Derzeit liegen die Augsburger auf dem elften Rang und wären damit nicht für die K.o.-Runde qualifiziert. Noch, denn mit drei Punkten beim Tabellenschlusslicht wären die Panther bis auf einen Punkt an den Münchnern dran – weil es der EHC am Sonntag verpasste, vorzulegen. Am Freitag (19.30 Uhr, Olympia-Eishalle) kommt es dann zum Duell mit den Augsburgern! Erinnerungen an den 30. Dezember werden wach, als der EHC in der mit 11 000 Besuchern ausverkauften Olympiahalle die Augsburger mit 5:0 vom Eis fegte. Einige der mitgereisten Augsburger Fans beschimpften daraufhin die Mannschaft, es war der Tiefpunkt für die Panther.
Im Januar haben bislang aber die Schwaben besser gepunktet als die Münchner.
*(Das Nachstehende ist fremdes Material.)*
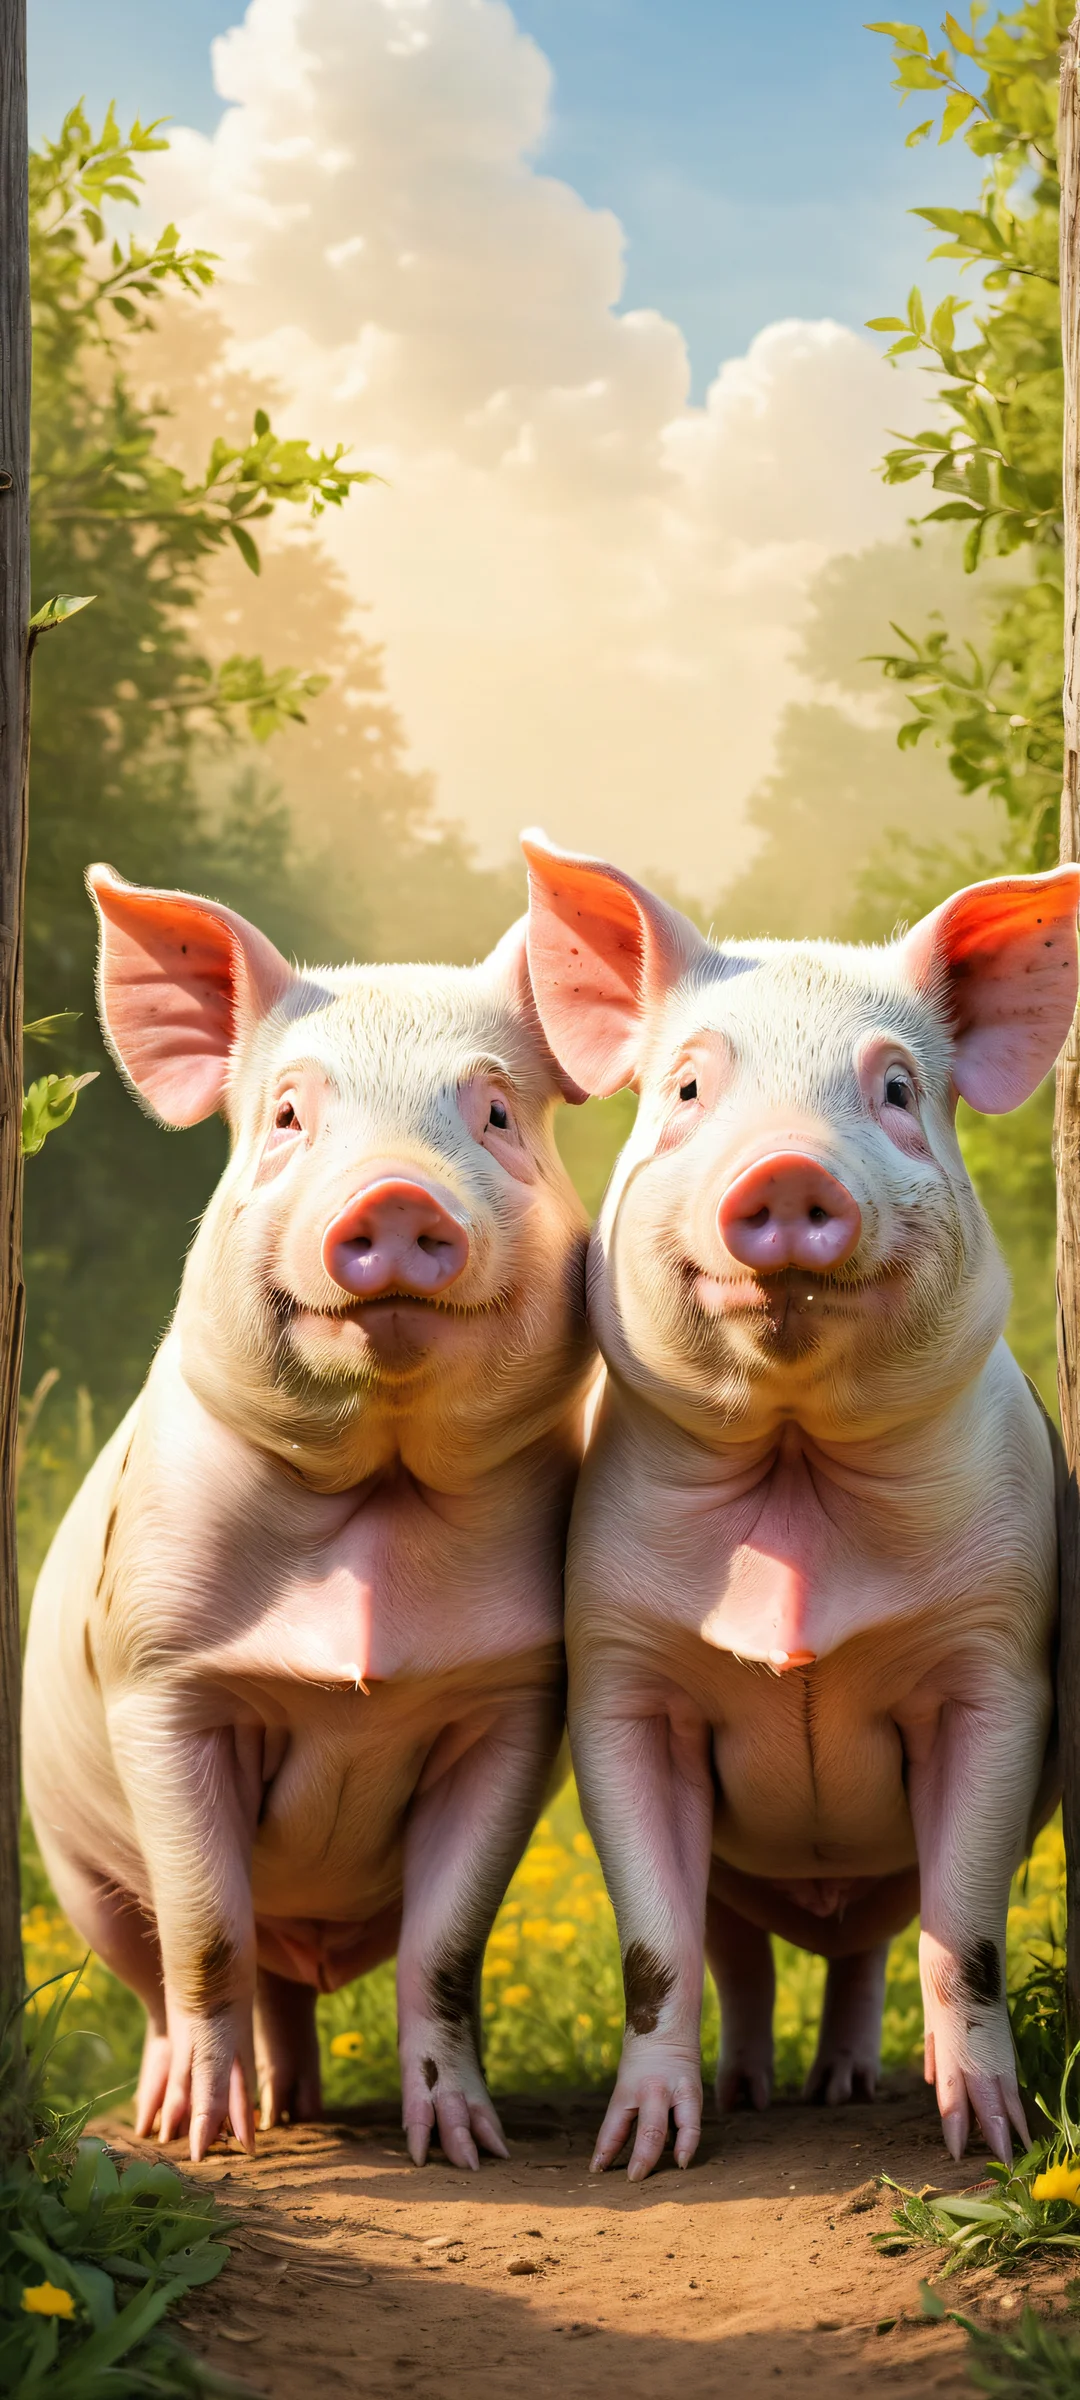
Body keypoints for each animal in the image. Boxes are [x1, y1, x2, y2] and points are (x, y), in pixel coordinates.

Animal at [23, 865, 594, 2166]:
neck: (375, 1501)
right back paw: (201, 2115)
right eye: (287, 1116)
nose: (392, 1194)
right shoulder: (162, 1679)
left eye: (496, 1112)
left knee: (288, 1986)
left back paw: (300, 2108)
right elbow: (204, 1927)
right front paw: (205, 2144)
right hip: (76, 1867)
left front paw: (466, 2148)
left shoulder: (511, 1700)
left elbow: (446, 1948)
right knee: (172, 1971)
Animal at [521, 830, 1077, 2180]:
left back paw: (847, 2088)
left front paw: (987, 2143)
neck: (796, 1474)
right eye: (685, 1090)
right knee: (742, 1957)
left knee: (867, 1949)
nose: (783, 1169)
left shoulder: (1000, 1670)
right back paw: (754, 2094)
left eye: (896, 1090)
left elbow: (967, 1931)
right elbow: (652, 1948)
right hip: (740, 1884)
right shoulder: (620, 1679)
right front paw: (636, 2159)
EHC-Kapitän Stephane Julien: „Wir spielen oft gut, treffen aber nicht immer. In dieser Saison haben wir viele Hochs und Tiefs.“
Solche Aktionen wünscht sich der EHC von Wrigley auch am kommenden Wochenende. Denn nach den Augsburgern wartet am Sonntag mit Krefeld ein weiterer Verfolger.